I distinctly remember hearing Ted say this the first time and thinking that that is what youth ministry should look like. Ted isn’t only focused on making them the best soccer players. His care goes beyond soccer and aims at caring for the hearts, bodies and minds of his players so that they may flourish long after they leave his team. Similar to Ted, I don’t see success in youth ministry as making sure students have tons of Bible versus memorized or knowing how to defend a certain doctrine. Sure, conversations like this will come up and can be important for a person’s faith formation.

But ultimately, I see youth ministry as a way to help young people engage with questions as they try to understand who Jesus is, as they work to love their neighbors, while also being confident that there is a place where they are safe and belong with adults who care and believe in them. The time spent in youth ministry makes up just a small portion of a person’s life. Jesus disciples came from a wide range of backgrounds. Some were fishermen, some were tax collectors. Some had more religious education than others.

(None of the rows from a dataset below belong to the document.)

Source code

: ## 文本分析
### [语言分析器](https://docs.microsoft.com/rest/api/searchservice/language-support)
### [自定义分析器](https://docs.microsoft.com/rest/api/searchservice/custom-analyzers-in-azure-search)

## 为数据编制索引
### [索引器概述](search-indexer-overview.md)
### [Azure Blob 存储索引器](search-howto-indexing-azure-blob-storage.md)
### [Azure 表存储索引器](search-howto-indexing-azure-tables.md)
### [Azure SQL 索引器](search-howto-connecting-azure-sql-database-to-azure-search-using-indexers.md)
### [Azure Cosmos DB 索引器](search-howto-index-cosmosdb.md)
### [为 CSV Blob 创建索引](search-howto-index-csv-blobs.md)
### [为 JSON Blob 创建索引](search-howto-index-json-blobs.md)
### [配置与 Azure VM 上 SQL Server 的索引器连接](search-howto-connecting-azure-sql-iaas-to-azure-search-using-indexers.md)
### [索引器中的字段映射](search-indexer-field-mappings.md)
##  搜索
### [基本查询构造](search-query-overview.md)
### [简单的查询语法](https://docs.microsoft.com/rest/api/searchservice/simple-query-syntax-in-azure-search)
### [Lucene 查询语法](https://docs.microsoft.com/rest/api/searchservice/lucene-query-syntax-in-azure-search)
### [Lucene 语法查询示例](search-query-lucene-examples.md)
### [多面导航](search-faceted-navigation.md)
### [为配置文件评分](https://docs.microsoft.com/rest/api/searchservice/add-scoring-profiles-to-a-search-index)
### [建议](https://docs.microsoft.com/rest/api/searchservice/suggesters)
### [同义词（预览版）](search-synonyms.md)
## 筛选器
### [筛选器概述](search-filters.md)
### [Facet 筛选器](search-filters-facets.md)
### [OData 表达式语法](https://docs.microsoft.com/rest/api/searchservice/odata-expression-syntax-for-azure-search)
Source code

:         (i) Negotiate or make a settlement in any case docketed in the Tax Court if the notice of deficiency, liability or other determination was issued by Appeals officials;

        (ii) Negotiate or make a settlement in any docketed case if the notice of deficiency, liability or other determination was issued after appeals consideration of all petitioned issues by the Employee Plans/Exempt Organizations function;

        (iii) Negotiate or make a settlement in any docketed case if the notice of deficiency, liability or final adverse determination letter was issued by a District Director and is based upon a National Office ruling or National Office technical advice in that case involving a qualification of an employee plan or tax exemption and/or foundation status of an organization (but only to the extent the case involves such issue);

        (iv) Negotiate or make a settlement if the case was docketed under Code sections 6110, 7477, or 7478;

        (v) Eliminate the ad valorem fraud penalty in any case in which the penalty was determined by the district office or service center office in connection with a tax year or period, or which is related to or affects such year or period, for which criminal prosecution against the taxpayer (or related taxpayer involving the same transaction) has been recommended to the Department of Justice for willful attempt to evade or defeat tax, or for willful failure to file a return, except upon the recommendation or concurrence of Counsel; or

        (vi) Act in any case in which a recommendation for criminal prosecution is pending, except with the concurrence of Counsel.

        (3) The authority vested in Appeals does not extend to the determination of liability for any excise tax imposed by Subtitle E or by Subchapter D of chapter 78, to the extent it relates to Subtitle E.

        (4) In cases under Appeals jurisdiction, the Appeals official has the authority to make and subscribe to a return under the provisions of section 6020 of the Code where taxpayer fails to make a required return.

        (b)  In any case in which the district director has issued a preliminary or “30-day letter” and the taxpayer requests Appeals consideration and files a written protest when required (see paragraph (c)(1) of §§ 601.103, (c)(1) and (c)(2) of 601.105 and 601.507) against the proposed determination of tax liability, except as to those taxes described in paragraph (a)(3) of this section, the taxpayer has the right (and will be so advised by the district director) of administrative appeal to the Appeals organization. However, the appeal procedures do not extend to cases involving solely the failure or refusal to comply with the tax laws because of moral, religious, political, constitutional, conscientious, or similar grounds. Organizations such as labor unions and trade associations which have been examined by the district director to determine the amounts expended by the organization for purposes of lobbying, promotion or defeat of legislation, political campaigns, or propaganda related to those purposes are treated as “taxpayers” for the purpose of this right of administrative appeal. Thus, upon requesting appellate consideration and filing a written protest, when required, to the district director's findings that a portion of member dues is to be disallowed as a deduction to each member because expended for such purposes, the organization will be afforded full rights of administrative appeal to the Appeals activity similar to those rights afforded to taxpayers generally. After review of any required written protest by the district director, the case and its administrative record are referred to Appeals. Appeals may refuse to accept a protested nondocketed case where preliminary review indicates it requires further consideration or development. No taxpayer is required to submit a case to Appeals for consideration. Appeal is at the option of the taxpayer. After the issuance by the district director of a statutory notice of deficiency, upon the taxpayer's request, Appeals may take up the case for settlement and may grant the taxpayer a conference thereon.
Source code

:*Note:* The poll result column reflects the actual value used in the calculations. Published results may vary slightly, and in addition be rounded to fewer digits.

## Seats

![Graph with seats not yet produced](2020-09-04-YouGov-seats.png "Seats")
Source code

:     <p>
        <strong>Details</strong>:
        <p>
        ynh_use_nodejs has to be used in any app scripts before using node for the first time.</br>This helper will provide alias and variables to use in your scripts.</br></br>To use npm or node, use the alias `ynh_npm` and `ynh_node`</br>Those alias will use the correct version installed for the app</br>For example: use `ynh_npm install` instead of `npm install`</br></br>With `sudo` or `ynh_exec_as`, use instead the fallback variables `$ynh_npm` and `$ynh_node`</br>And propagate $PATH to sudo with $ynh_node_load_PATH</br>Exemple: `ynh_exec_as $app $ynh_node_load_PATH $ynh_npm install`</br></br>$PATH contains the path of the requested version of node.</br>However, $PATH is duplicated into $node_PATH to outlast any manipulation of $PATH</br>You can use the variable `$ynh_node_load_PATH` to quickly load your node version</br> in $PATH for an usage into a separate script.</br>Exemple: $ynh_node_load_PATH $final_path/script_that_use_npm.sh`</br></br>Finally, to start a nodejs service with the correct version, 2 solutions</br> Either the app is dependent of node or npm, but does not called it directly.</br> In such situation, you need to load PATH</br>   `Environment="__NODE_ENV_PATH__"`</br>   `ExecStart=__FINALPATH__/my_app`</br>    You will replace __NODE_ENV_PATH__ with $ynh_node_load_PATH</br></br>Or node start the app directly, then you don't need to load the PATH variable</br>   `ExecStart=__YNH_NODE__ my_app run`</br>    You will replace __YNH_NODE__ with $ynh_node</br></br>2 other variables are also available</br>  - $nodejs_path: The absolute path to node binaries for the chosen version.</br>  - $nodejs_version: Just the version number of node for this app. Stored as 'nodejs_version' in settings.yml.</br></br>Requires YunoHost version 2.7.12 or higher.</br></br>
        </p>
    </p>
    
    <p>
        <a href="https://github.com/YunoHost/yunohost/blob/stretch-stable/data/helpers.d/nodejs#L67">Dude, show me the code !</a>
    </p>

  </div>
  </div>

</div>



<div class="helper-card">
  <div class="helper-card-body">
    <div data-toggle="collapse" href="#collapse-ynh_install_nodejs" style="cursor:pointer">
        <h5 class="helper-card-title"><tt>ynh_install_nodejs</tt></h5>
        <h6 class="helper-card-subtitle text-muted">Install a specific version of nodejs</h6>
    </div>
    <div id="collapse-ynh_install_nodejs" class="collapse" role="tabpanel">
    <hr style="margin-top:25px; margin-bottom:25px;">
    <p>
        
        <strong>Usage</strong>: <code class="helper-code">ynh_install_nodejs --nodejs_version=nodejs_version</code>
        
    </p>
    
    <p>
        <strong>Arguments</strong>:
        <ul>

Still, his command to his disciples was consistent for all of them that they follow him and go out into the world prepared to love, regardless of where their roads took them. The three short years spent together was a time of fellowship as well as a time to prepare his disciples for a life of following Jesus. Youth that are under our care and ministry here will also come from a variety of backgrounds. Some students that I have met have little to no experience in the church. Others have grown up here and maybe have some more familiarity with who Jesus is and want to dive deeper into their faith.

Regardless of their background, I think this can be a place that helps prepare students in heart, soul, and mind as they set out on their own roads by creating safe spaces for discussions to talk about questions around God and what it means to follow Jesus in our world today. This can be a place that allows them to express doubts and push back on points being made because we are all trying to just learn together. I also think this means we create opportunities to love our neighbors through service and listening to stories from people different than us. Through these opportunities to love their neighbors, teenagers can also be equipped to keep their eyes open for those who are suffering in their future so they can bring the same radical and spacious love of Jesus to others. Youth ministry here can also be a peace where teenagers can have adults and peers that believe in them and support them.

Like Jesus’s short time with his disciples and especially the last night with them, Jesus spends his time in fellowship, eating with his disciples, serving them by washing their feet and then giving them lessons on how they should live and love in the world. And now we can do our best to imitate this with the teenagers here so that they might leave here feeling the love of Christ so that they can extend this love to others. Amen.